EXTRAIT DE PAGE
>>>
Après la liesse populaire de citoyens gambiens qui nourrissent l’espoir d’un lendemain meilleur, place au travail. Le développement doit nécessairement accompagner l’autre mamelle qu’est la démocratie. Pour bien entamer le virage, il convient de commencer par un bon casting. Que ceux qui ont gagné ensemble l’élection présidentielle gèrent ensemble le pays avec, toutefois, un bon casting pour le choix de compétences aux postes stratégiques, que celles-ci se trouvent en Gambie ou dans la diaspora.
En Afrique, on est prompts à recruter des sélectionneurs étrangers en matière de sport, pour les équipes de football notamment, alors qu’on en aurait plus besoin dans le champ politique au vu des contre-performances de certains décideurs qui appauvrissent leur pays plus qu’ils ne le développent. En Gambie, nous avons foi en cette troisième république dont l’équipe dirigeante n’a d’autre choix que de libérer les énergies et de donner l’exemple par l’éthique, les valeurs et l’ardeur au travail. Les fondements d’une république moderne sont à asseoir : la justice, l’égalité des droits, la séparation des pouvoirs exécutif, législatif et judiciaire, le raffermissement de la notion de service public, la liberté et la démocratie. Par-dessus tout, la solidarité du peuple sénégambien doit demeurer le socle sur lequel la grande œuvre de construction doit être bâtie pour l’éternité.
<<<
DONNÉES FOURNIES
>>>
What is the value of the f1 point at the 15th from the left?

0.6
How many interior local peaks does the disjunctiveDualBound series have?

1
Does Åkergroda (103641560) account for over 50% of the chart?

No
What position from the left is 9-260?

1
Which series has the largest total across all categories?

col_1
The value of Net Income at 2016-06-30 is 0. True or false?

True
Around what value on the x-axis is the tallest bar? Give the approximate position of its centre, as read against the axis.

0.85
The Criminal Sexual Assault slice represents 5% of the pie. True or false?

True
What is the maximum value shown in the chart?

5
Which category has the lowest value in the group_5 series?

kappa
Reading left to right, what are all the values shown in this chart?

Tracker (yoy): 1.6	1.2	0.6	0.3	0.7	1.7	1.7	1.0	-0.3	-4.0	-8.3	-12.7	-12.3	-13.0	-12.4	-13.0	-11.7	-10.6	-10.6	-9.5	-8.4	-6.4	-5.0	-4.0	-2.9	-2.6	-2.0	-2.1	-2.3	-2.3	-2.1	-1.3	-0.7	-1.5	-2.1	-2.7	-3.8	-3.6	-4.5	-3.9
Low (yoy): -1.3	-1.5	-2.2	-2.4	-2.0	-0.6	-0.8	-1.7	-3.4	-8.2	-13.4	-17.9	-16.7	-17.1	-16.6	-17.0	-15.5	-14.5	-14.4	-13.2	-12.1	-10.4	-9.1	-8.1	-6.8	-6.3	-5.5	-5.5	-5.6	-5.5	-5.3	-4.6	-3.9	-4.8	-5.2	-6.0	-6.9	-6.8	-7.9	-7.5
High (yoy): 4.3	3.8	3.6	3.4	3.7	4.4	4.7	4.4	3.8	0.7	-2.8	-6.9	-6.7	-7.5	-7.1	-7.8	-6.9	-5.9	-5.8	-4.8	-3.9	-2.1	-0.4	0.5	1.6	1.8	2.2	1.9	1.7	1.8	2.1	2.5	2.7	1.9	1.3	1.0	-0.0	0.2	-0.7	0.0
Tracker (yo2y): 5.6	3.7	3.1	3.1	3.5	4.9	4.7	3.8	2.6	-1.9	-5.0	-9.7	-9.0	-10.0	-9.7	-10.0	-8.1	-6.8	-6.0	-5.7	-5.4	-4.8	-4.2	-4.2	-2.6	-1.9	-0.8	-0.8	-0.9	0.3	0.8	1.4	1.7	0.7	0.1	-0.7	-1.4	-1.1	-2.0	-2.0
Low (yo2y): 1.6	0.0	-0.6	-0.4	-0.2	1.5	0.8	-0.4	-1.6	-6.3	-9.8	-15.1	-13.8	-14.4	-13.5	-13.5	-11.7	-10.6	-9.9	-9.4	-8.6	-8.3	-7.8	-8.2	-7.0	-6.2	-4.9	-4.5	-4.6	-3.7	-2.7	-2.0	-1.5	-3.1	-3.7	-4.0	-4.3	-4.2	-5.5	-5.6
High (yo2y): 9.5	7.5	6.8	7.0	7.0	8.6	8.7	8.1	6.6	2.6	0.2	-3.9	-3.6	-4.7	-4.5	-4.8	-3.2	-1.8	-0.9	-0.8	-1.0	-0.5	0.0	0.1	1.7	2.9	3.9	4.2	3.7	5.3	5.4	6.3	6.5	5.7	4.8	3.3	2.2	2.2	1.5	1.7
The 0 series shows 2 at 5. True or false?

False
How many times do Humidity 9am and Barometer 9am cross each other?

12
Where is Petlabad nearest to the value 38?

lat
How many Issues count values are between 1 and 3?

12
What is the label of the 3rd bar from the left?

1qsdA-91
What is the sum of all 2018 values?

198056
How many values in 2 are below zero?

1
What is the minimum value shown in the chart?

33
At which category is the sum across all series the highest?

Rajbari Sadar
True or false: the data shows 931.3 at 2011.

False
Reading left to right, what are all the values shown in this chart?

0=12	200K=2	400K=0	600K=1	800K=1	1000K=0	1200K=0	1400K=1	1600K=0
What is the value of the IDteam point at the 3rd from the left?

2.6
<<<
EXERCICE A
Recopiez tout le passage de l'extrait sur la Gambie, depuis « Après la liesse » jusqu'à « dans la diaspora. », en remplaçant « liesse populaire » par « joie populaire ».
EXERCICE B
Répondez aux questions suivantes à partir de l'extrait sur la Gambie.
(i) Quelle est l'autre mamelle que le développement doit nécessairement accompagner ?
(ii) Qu'est-on prompt à recruter en Afrique en matière de sport ?
(iii) Quelle solidarité doit demeurer le socle de la grande œuvre de construction ?

VOTRE SOLUTION A
Après la joie populaire de citoyens gambiens qui nourrissent l’espoir d’un lendemain meilleur, place au travail. Le développement doit nécessairement accompagner l’autre mamelle qu’est la démocratie. Pour bien entamer le virage, il convient de commencer par un bon casting. Que ceux qui ont gagné ensemble l’élection présidentielle gèrent ensemble le pays avec, toutefois, un bon casting pour le choix de compétences aux postes stratégiques, que celles-ci se trouvent en Gambie ou dans la diaspora.

VOTRE SOLUTION B
(i) La démocratie.
(ii) Des sélectionneurs étrangers, notamment pour les équipes de football.
(iii) La solidarité du peuple sénégambien.